L’amiante encore et toujours
Actuellement, les cancers broncho-pulmonaires et de la plèvre (mésothéliome) en lien avec l’exposition à l’amiante sont les seuls à disposer de tableaux de maladie professionnelle dans les régimes général et agricole. Dans un avis du 9 septembre dernier, l’Agence nationale de sécurité sanitaire (Anses) estime que les cancers du larynx et des ovaires ont toutes les raisons d’en être dotés à leur tour. En atteste l’expertise qu’elle vient de mener à partir de « nombreuses études scientifiques de qualité », et qui montre le lien causal avéré entre ces deux pathologies et l’exposition aux fibres d’amiante.
Dès 2012, cette corrélation avait pourtant été admise par le Centre international de recherche sur le cancer (Circ), mais cela n’avait pas déclenché le processus de création de tableau. Ni de déferlement de demandes de réparation. Et pour cause, explique Alexandra Papadopoulos, coordinatrice de l’expertise Anses : « L’amiante étant couramment associé aux cancers des poumons et de la plèvre, ni les médecins ni les malades ne font le lien avec d’autres cancers ».
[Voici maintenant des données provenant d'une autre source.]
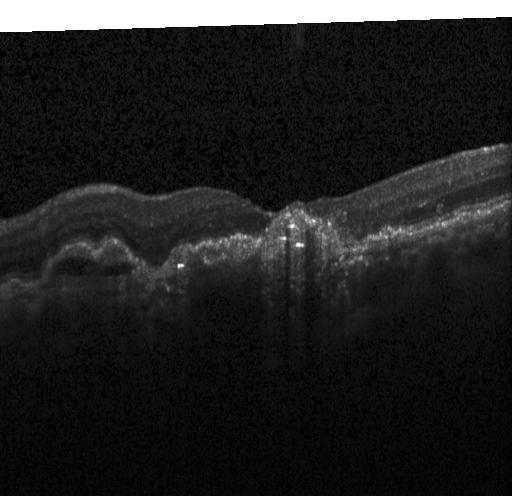
Retinal OCT B-scan. Through the macula. Heidelberg Spectralis OCT system. This B-scan demonstrates CNV.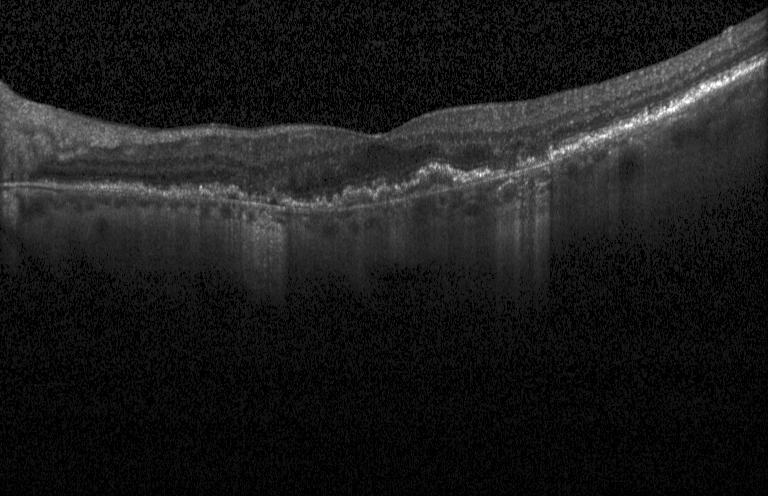

Impression: a choroidal neovascular membrane.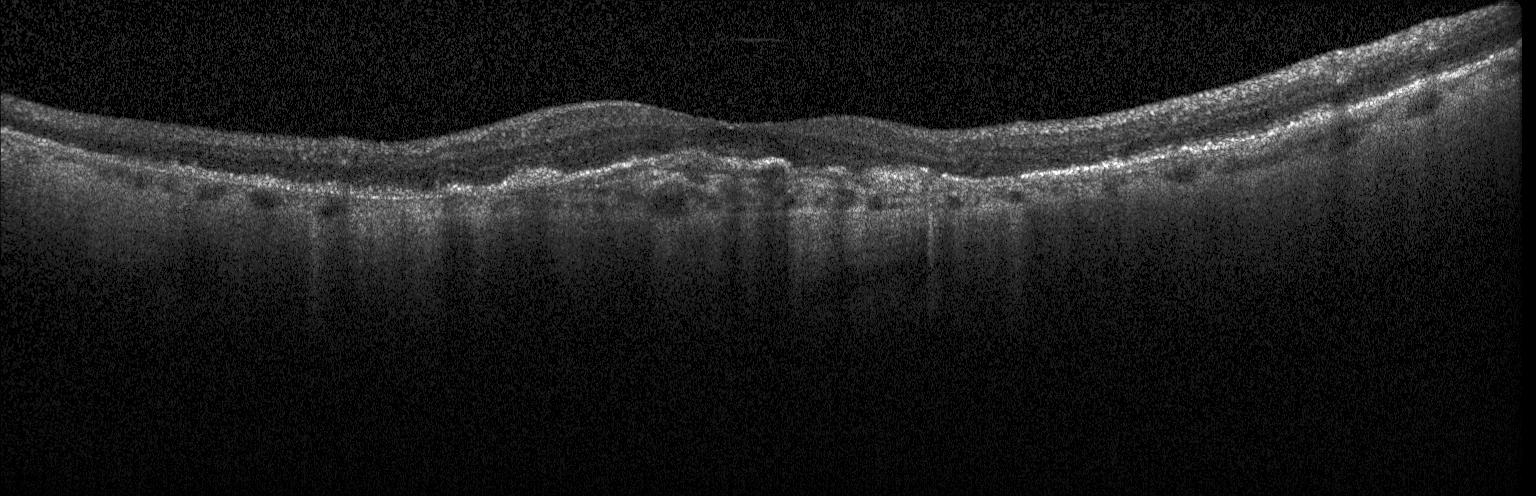 OCT B-scan
OCT finding: a choroidal neovascular membrane.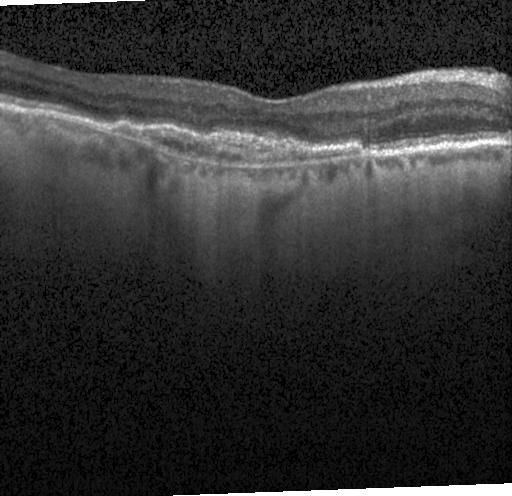
Optical coherence tomography B-scan
Diagnosis: a choroidal neovascular membrane.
De fait, les cancers du larynx et des ovaires liés à l’amiante au travail sont sous-déclarés et sous-reconnus. Entre 2010 et 2020, 130 demandes de reconnaissance ont été examinées pour les premiers, et six pour les seconds. La création de ces tableaux, qui faciliterait la reconnaissance et donc l’indemnisation des malades, dépend maintenant des pouvoirs publics. Selon nos informations, des discussions ont commencé mardi 4 octobre au sein de la commission spécialisée sur les maladies professionnelles (CS4) du Conseil d’orientation des conditions de travail (Coct), en vue de l'élaboration de ces tableaux.
De son côté, la Commission européenne a annoncé, le 28 septembre, deux mesures intégrées au plan européen pour vaincre le cancer. La première propose de modifier la directive sur l’amiante au travail, en divisant par 10 la valeur limite d'exposition professionnelle (VLEP) actuelle : elle passerait ainsi de 0,1 fibre par cm³ d’air à 0,01 fibre/cm³, un seuil déjà adopté par la France depuis 2015. La seconde vise à améliorer les diagnostics et le traitement des maladies causées par le « magic mineral », mais aussi la détection et l’élimination de cette substance, de même que la gestion de ses déchets.